A table is a logical structure. When you create a table, you typically would not care which drives it sits on at the storage layer. However, if you are a database administrator, this knowledge may become essential if you need to move certain database portions to alternative storage or volume. Then, you might want definite tables to be on a particular volume or set of disks.
Filegroups in SQL Server offer that abstraction layer allowing us to control the physical location of our logical structures – tables, indexes, etc.
A filegroup is a logical structure for grouping datafiles in SQL Server. If we create a filegroup and associate it with a set of data files, any logical object created on that filegroup will be physically located on that set of physical files.
The primary purpose of such physical file grouping is data allocation and data placement. For instance, we want our transaction data stored on one set of fast disks. Simultaneously, we need the historical data stored on another set of less expensive disks. In such a scenario, we would create the Tran table on the TXN filegroup and the TranHist table on a different HIST filegroup. Further in this article, we shall see how this translates to having the data on different disks.
The syntax for creating filegroups is shown in Listing 1. Note: The database context is the master database. In issuing the statements, we are altering the DB2 database by adding new filegroups to it. Essentially, these filegroups are merely logical constructs at this point. They do not contain any data.
-- Listing 1: Creating File Groups USE [master] GO ALTER DATABASE [DB2] ADD FILEGROUP [HIST] GO ALTER DATABASE [DB2] ADD FILEGROUP [TXN] GO
Adding Files to Filegroups
The next step is to add a file to each of the filegroups. We can add more than one file, but we keep it simple for demonstration purposes.

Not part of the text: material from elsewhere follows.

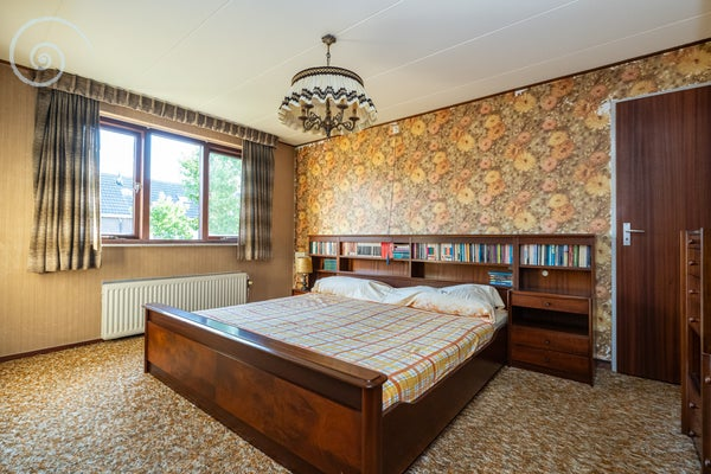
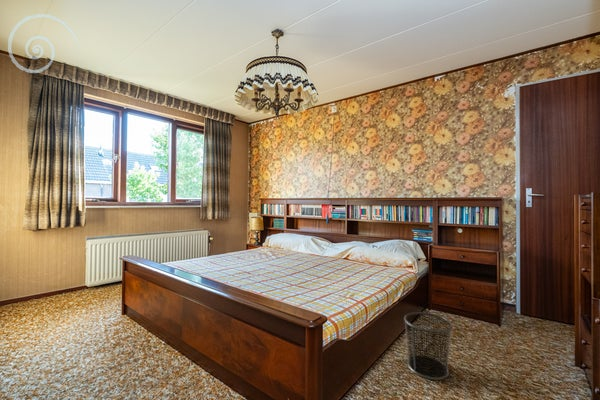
+ waste bin [403,311,454,381]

Notice that each file is on a different drive entirely, and the syntax allows us to specify the intended filegroup.
-- Listing 2: Adding Files to Filegroups USE [master] GO ALTER DATABASE [DB2] ADD FILE ( NAME = N'DB2_HIST_01', FILENAME = N'E:\MSSQL\Data\DB2_HIST_01.ndf' , SIZE = 102400KB , FILEGROWTH = 131072KB ) TO FILEGROUP [HIST] GO ALTER DATABASE [DB2] ADD FILE ( NAME = N'DB2_TXN_01', FILENAME = N'C:\MSSQL\Data\DB2_TXN_01.ndf' , SIZE = 102400KB , FILEGROWTH = 131072KB ) TO FILEGROUP [TXN] GO
Creating Tables to Filegroups
Here we ensure tables to be on desired disks. The syntax for creating tables allows us to specify the filegroup we want.
-- Listing 3: Creating a table on Filegroups TXN and HIST USE [DB2] GO CREATE TABLE [dbo].[tran]( [TranID] [int] NULL ,TranTime [datetime] ,TranAmt [money] ) ON [TXN] GO CREATE CLUSTERED INDEX [IX_Clustered01] ON [dbo].[tran] ( [TranID] ASC ) ON [TXN] GO CREATE TABLE [dbo].[tranhist]( [TranID] [int] NULL ,TranTime [datetime] ,TranAmt [money] ) ON [HIST] GO
Taking a step back, we note that we have now achieved the following:
- Created two filegroups.
- Determined the data files (and disks) associated with each filegroup.
- Determined the tables associated with each filegroup.
In essence, the filegroup is the abstraction layer.
Checking Which Filegroups Our Tables Sit On
To check what filegroup each table belongs to, we’ll execute the code in Listing 4. We use two main system catalog views: sys.indexes and sys.data_spaces. The sys.data_spaces catalog view contains information about filegroups and partitions, and the main logical structures where tables and indexes are stored.
Note: We did not use sys.tables. The SQL Server associates indexes in a table with data spaces rather than tables, as we might intuitively think.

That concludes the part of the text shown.